Last week the UK Special Immigration Appeals Commission ruled that the government was right to strip a British citizen of their citizenship. This despite it not proven that she held citizenship in any other country, and despite Article 15 of the 1948 Universal Declaration of Human Rights, that states:
“Everyone has the right to a nationality. No one shall be arbitrarily deprived of his nationality nor denied the right to change his nationality.”
The Special Immigration Appeals Commission is the most secretive judicial body in the UK. Nobody is allowed to know who sits on it, other than they are high court judges.
Almost all teenagers rebel in some form during those years. There are a few who were mollycoddled, given everything they wanted, could borrow daddy’s sports car to court the local debutante, and ended up as politicians or bankers. Most of us rebelled, and often it was the likes of them we were rebelling against.
I wasn’t the worst teenager, but I got in a few scrapes. I was caught drinking underage in a pub when I was sixteen. It peeved me no end as I’d been a regular there for two years and it had a full-size snooker table. A sergeant from the local force wandered in one night and caught me with a full pint glass. I did offer to buy him one but he didn’t seem very thirsty.
My mates and I loved driving cars. None of us were old enough for a licence as we were still schoolboys. No way could we afford a car , so we used to borrow them on the occasional evening for joyrides.
It was fun till we got caught, and for a time I held the dubious honour of losing my licence before I was even old enough to hold one.
It was a simpler life then with no internet and social media to brainwash us. We were much less likely to be lured away to fight for dubious causes in foreign lands. In 2015, one young teenager and British citizen, Shamima Begum from Lambeth, South London, along with two other teenage girls, was lured into the murderous pseudo-religious group, Islamic State, by bad people on social media.

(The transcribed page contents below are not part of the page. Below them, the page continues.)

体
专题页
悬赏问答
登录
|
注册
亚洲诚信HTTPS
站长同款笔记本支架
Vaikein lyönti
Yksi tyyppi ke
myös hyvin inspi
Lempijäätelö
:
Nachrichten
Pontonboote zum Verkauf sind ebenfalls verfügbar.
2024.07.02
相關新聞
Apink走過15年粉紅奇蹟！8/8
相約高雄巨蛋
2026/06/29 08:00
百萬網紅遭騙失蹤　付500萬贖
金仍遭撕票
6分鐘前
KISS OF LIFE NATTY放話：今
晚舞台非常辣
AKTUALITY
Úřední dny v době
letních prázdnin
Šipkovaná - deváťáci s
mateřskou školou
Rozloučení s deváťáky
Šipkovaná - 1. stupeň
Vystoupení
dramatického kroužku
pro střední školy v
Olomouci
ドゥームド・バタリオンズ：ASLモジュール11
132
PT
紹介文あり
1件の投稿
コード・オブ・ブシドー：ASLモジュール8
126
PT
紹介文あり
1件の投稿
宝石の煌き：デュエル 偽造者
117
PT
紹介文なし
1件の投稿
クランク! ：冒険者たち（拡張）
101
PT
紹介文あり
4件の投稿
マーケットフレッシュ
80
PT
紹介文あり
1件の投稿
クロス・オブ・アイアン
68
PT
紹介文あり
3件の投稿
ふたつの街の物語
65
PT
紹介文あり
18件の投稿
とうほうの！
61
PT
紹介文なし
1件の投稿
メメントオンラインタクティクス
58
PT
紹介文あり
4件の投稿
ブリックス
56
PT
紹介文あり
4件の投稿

We all think we know what we’re doing when we’re fourteen or fifteen. Of course, we don’t. We’re simply trying to wander our way along the murky path to so-called adulthood. Some never make it. Many get stuck in the teenage years until the day they die. They end up with positions of power in government, or, “The City,” but still drink themselves silly with wild parties while the rest of us stay locked down and isolated against Covid-19. These elderly teenageers make laws which suit them rather than the rest of the country, and break laws and degrade moralities because they believe they were never anything but wise adults, even while driving daddy’s sports car, at age fifteen.

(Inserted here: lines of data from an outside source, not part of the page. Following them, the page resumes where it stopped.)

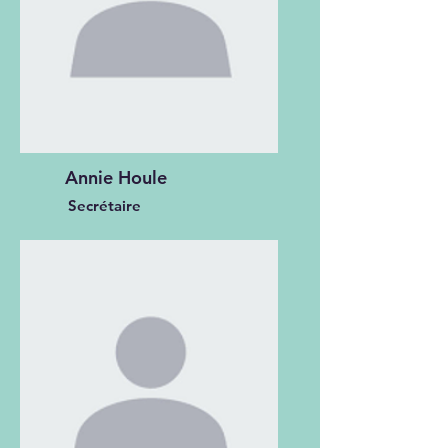
Annie Houle
Secrétaire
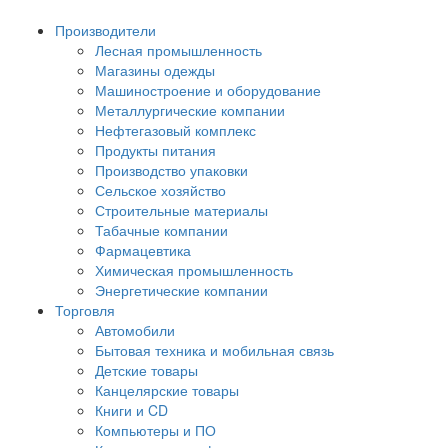
Производители
Лесная промышленность
Магазины одежды
Машиностроение и оборудование
Металлургические компании
Нефтегазовый комплекс
Продукты питания
Производство упаковки
Сельское хозяйство
Строительные материалы
Табачные компании
Фармацевтика
Химическая промышленность
Энергетические компании
Торговля
Автомобили
Бытовая техника и мобильная связь
Детские товары
Канцелярские товары
Книги и CD
Компьютеры и ПО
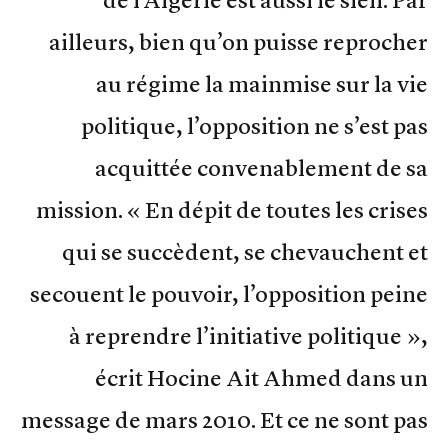
ailleurs, bien qu’on puisse reprocher
au régime la mainmise sur la vie
politique, l’opposition ne s’est pas
acquittée convenablement de sa
mission. « En dépit de toutes les crises
qui se succèdent, se chevauchent et
secouent le pouvoir, l’opposition peine
à reprendre l’initiative politique »,
écrit Hocine Ait Ahmed dans un
message de mars 2010. Et ce ne sont pas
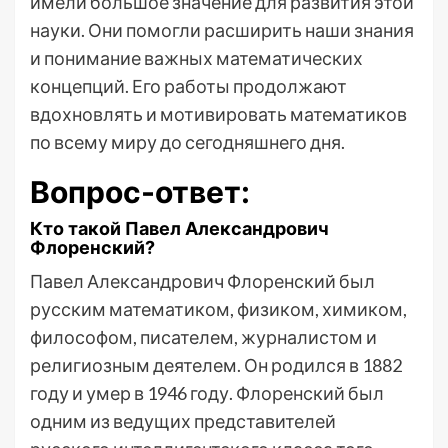
имели большое значение для развития этой
науки. Они помогли расширить наши знания
и понимание важных математических
концепций. Его работы продолжают
вдохновлять и мотивировать математиков
по всему миру до сегодняшнего дня.
Вопрос-ответ:
Кто такой Павел Александрович
Флоренский?
Павел Александрович Флоренский был
русским математиком, физиком, химиком,
философом, писателем, журналистом и
религиозным деятелем. Он родился в 1882
году и умер в 1946 году. Флоренский был
одним из ведущих представителей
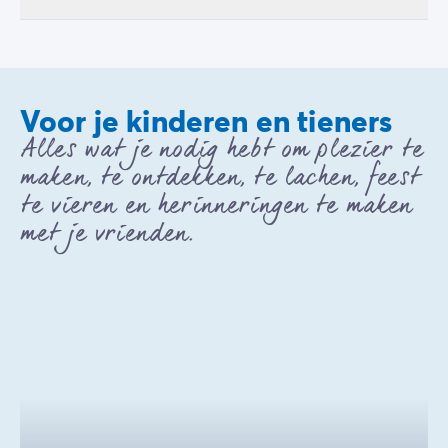
Voor je kinderen en tieners
Alles wat je nodig hebt om plezier te
maken, te ontdekken, te lachen, feest
te vieren en herinneringen te maken
met je vrienden.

Sajid David is a fifty-four year old teenager.
He happened to be the Home Secretary in December 2019 who cancelled Shamima Begum’s British citizenship, after that young woman was found in a refugee camp in northern Syria. She was nursing a fourth child. The other three had died shortly after birth. It’s understood the fourth child has now died from pneumonia.

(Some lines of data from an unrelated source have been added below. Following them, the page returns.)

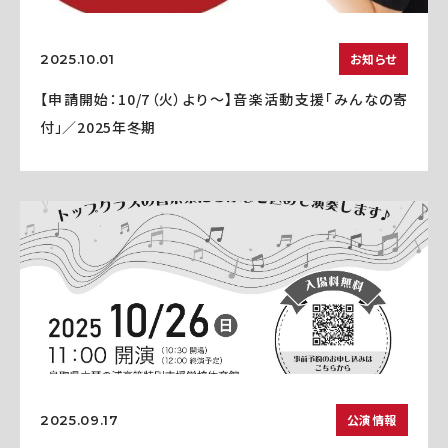
お知らせ
2025.10.01
【申請開始：10/7（火）より～】音楽活動支援「みんなの寄
付」／2025年冬期
公演情報
2025.09.17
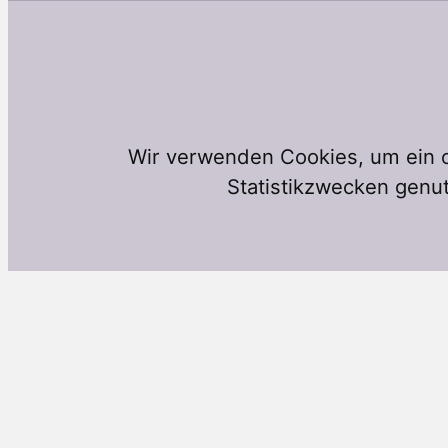
Wir verwenden Cookies, um ein o
Statistikzwecken genut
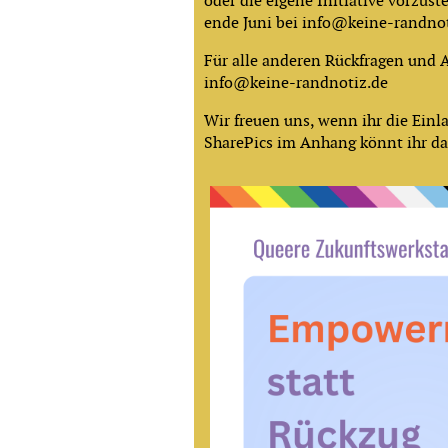
oder die eigene Initiative vorzust
ende Juni bei info@keine-randnot
Für alle anderen Rückfragen und
info@keine-randnotiz.de
Wir freuen uns, wenn ihr die Einla
SharePics im Anhang könnt ihr da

Shamima Begum is twenty-three now. She’s no teenager. After the life she’s been leading I would think she’d make a better Home Secretary than Sajid David ever did, which let’s be honest, would not be difficult.
She doesn’t have Bangladeshi citizenship, despite the UK government affirming that she does. The Bangladeshi government has denied the assertion and says if she returns there she will be executed as a terrorist. That, at least, makes her a refugee seeking asylum.
The British Establishment, from the government and Parliament up to the highest courts in the land are staffed by teenagers aged between thirty and ninety. They were all born with a silver spoon in their mouths. They all courted debutantes and borrowed daddy’s sports car.
Shamima Begum was a child when she and two friends were brainwashed into believing a load of pseudo-religious and highly dangerous rubbish, by a woman in Glasgow at the time, by the name of Aqsa Mahmood. One of her friends paid with her life in a Russian air strike while planning to escape from Syria. The whereabouts of the other is unknown, possibly also dead.
There’s a lot of people in the West, particularly in the UK, who will say, “Let Begum rot in Syria. She deserves no better.”
I got away lightly when I was sixteen. A £2 fine for the drinking, and about thirty quid and a six month licence suspension for “taking and driving away a motor vehicle without the owner’s consent.” Maybe in another country I would have fared worse. After all, you can get fifteen years jail in Russia today just for mentioning the word, “war.” I think my crimes were far worse than that!
We don’t know what Shemima Begum did while she was with ISIS. There’s a lot of rumour and third-rate media speculation, often offered up as fact. It’s not hard to imagine what she saw. One thing is certain, you don’t see the things that ISIS did at first-hand and stay a teenager very long.
It’s time she was allowed to go home. It’s time the British people remembered their humanity, and perhaps also their own teenage years.